Volgens BGO hadden deze betalingen betrekking op facturen met nummers 1205, 1206, 1207, 1208 en 1215 van [geïntimeerde] aan [stukadoorsbedrijf] Stucadoorsbedrijf (de eenmanszaak van [bestuurder/leidinggevende van stukadoorsbedrijf]) in verband met werkzaamheden in Hasselt. BGO en haar vennoten stellen:
dat [bestuurder/leidinggevende van stukadoorsbedrijf] in financiële nood verkeerde en de facturen niet kon betalen;
dat BGO de facturen vervolgens heeft betaald omdat zij wilde voorkomen dat [geïntimeerde] ook in financiële nood zou komen te verkeren;
dat BGO bij het verrichten van deze betalingen in de veronderstelling verkeerde dat ze deze betalingen later zou kunnen verrekenen met de werkzaamheden van [geïntimeerde] op het werk te [plaats 1].

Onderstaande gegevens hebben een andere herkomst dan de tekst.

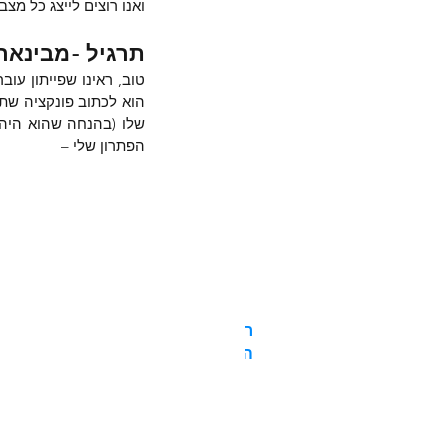
ואנו רוצים לייצג כל מצ
תרגיל -מבינארי
הפתרון שלי –
רעננו את הדף והקליקו למעבר לנושא
הבא:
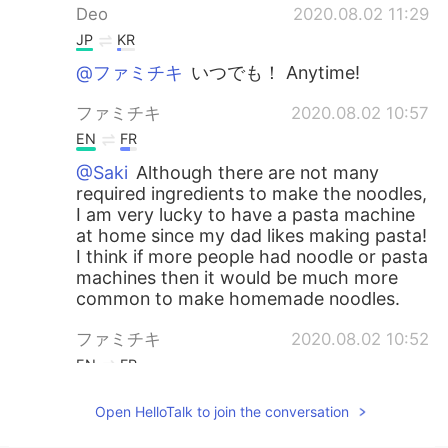
Deo
2020.08.02 11:29
JP
KR
@ファミチキ
いつでも！ Anytime!
ファミチキ
2020.08.02 10:57
EN
FR
@Saki
Although there are not many
required ingredients to make the noodles,
I am very lucky to have a pasta machine
at home since my dad likes making pasta!
I think if more people had noodle or pasta
machines then it would be much more
common to make homemade noodles.
ファミチキ
2020.08.02 10:52
EN
FR
@Ken
Thank you so much for correcting
Open HelloTalk to join the conversation
me! 😊😁I really appreciate it! I will read
over it carefully and try not to make the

BGO en haar vennoten concluderen dat BGO de betalingen onverschuldigd, namelijk zonder rechtsgrond, aan [geïntimeerde] hebben gedaan en dat zij de betalingen dus als onverschuldigd betaald kunnen terugvorderen.
6.9.2.Het hof overweegt met betrekking tot deze vordering het volgende. Ingevolge artikel 6:203 BW is degene die een ander zonder rechtsgrond een goed heeft gegeven, gerechtigd dit van de ontvanger als onverschuldigd betaald terug te vorderen. Dat BGO willens en wetens de bestaande vordering van [geïntimeerde] op [bestuurder/leidinggevende van stukadoorsbedrijf] heeft voldaan, maakt echter dat de betaling niet zonder rechtsgrond is gedaan. Welke motieven BGO daar precies bij had en op welke wijze zij meende genoegdoening voor die betalingen te kunnen krijgen (door verrekening met vorderingen van [geïntimeerde] op BGO, door verhaal of verrekening in de rechtsverhouding tussen BGO en [bestuurder/leidinggevende van stukadoorsbedrijf] of op andere wijze) doet daarbij niet ter zake. Uit de eigen stellingen van BGO volgt in elk geval dat sprake is geweest van een welbewuste betaling door haar van de facturen die [geïntimeerde] aan [bestuurder/leidinggevende van stukadoorsbedrijf] had gezonden. Dit brengt mee dat de betreffende betaling niet als onverschuldigd in de zin van artikel 6:203 BW kan worden gekwalificeerd. De stellingen van BGO en haar vennoten kunnen het onder C gevorderde dus niet dragen. Het hof zal het onder C gevorderde daarom afwijzen.